-- SUPPLIED RECORDS follows --

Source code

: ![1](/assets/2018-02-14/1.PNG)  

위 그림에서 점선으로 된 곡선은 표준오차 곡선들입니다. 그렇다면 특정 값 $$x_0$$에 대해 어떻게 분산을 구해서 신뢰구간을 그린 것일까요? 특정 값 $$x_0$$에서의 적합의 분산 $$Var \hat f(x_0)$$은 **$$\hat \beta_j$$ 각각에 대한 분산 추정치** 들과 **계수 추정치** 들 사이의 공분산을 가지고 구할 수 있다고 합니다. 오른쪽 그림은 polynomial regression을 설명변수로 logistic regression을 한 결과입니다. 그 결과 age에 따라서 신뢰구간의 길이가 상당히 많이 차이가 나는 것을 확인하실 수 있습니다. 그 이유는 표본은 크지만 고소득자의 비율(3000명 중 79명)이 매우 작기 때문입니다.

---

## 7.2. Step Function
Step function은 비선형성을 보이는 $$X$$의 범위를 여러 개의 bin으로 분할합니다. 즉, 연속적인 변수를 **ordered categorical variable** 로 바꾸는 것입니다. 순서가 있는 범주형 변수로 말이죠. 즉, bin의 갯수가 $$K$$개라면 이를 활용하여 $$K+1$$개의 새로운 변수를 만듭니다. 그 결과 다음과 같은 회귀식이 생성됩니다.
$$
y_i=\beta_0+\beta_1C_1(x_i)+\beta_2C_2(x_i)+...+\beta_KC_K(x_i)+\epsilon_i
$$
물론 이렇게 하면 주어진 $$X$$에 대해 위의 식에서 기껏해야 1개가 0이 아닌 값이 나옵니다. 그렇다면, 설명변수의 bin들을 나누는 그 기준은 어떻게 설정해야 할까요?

-- SUPPLIED RECORDS concluded --

ABOUT THIS EXERCISE: Please write out the data verbatim, from the line holding "## 7.2. Step Function" through the end of the data, inclusive.

EXERCISE ANSWER:
## 7.2. Step Function
Step function은 비선형성을 보이는 $$X$$의 범위를 여러 개의 bin으로 분할합니다. 즉, 연속적인 변수를 **ordered categorical variable** 로 바꾸는 것입니다. 순서가 있는 범주형 변수로 말이죠. 즉, bin의 갯수가 $$K$$개라면 이를 활용하여 $$K+1$$개의 새로운 변수를 만듭니다. 그 결과 다음과 같은 회귀식이 생성됩니다.
$$
y_i=\beta_0+\beta_1C_1(x_i)+\beta_2C_2(x_i)+...+\beta_KC_K(x_i)+\epsilon_i
$$
물론 이렇게 하면 주어진 $$X$$에 대해 위의 식에서 기껏해야 1개가 0이 아닌 값이 나옵니다. 그렇다면, 설명변수의 bin들을 나누는 그 기준은 어떻게 설정해야 할까요?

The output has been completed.